When Javier Fernandez launched his plant-based foie gras, he thought it might work just before Christmas.

It took a year to develop the flavor, changed it 800 times, and tested it on 150 people.

What he wasn’t prepared for was the scale of demand.

The founders of Spanish startup Hello Plant Foods could only expect moderate demand for Fuah! As such, only 5,000 were produced.

His stock sold out within 12 hours, and Fernandez was inundated with more calls. The company went to great lengths to find materials to restock and watched in amazement as 30,000 units flew off the shelf.

Now they’re ready to meet the endless demand for vegan foie gras made with cashew nuts, coconut oil, beetroot extract and a dash of cognac.

The controversial success of the vegan version of the patty has prompted public opinion to favor more sustainable ways to sustain itself, prompting other vegetarian versions of the favorite meat dish to emerge. It is brought to you when you are making a furious trade.

A growing list of countries banning production

Foie gras, the liver of force-fed ducks and geese, has long been a target for animal rights activists.

However, many meat patty producers claim that if the process is done properly, the animals won’t suffer.

Fernandez believes the desire for vegetarian products that look and taste more like meat versions is part of the reason for this frenzy.

Two years ago, French chef Fabien Borgel launched a vegan version of foie gras called foie gras. Vegetarian burgers are growing in popularity.

Political opposition to foie gras is growing because of the controversy over pate.

King Charles banished foie gras from all royal courts. The US states of California and New York also want to ban the product.

Since 2016, only five European countries produce foie gras: France, Spain, Belgium, Bulgaria and Hungary.

Putty production is prohibited in the United Kingdom, Germany, Italy, Norway, Poland, Turkey, the Czech Republic, Denmark, and Finland.

Since the bird flu epidemic swept across Europe, it has meant that the prices of bird products have risen at a time when a cost-of-living crisis hits the continent.

Animal Rights and the Avian Flu Outbreak

Fernandez is Hua! Hit the market at the right time to take advantage of all these factors.

“The bird flu epidemic has pushed the price of foie gras up by 300%. There are also pictures of geese being force-fed. No,” Fernandez told Euronews.

“In England, Prince Charles has banned foie gras at many banquets. Many other politicians consider foie gras politically incorrect. We have a culture that guides us.”

Fernandez doesn’t eat meat, but he claims he’s not an animal rights “extremist.”

He claims that it’s not targeting vegetarians, it’s meat eaters.

“We are obsessed with making products that are the same as the animals. If people are not in favor of changing from meat to vegetarian products and have people who taste the same but more sustainable, change is possible,” he said. Told.

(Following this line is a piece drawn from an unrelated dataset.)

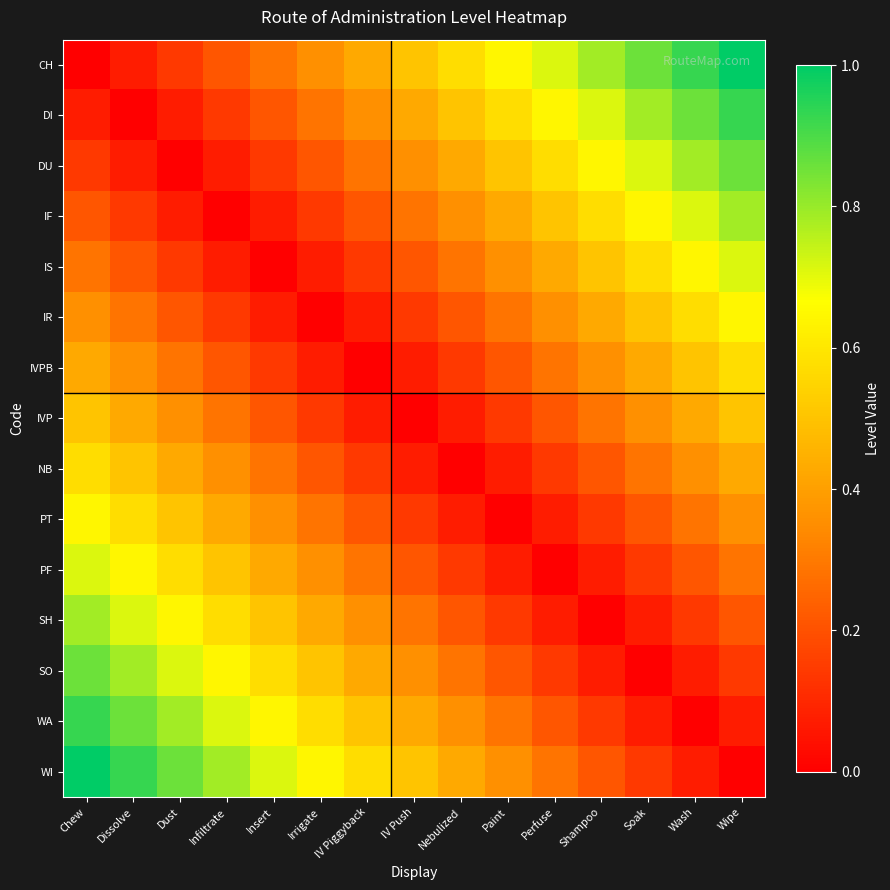

Which has a higher value, Wipe or Soak?

Wipe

Lucille Papais grew up in France, where foie gras was a Christmas tradition. So when she got to try this vegan version of her, it was a moment of truth. Phew, the summons of the past?

“It was even better than the live-action version because the live-action version is a little bit bitter. It’s not,” she told Euronews.

“It has the same texture, it’s creamy, it looks the same, it has a layer of fat on top. And it comes in the same type of bottle as foie gras.”

Fernandez isn’t happy with Jua’s success!

Vegan foie gras may be the golden goose for the company for now, but he’s already thinking of new flavors.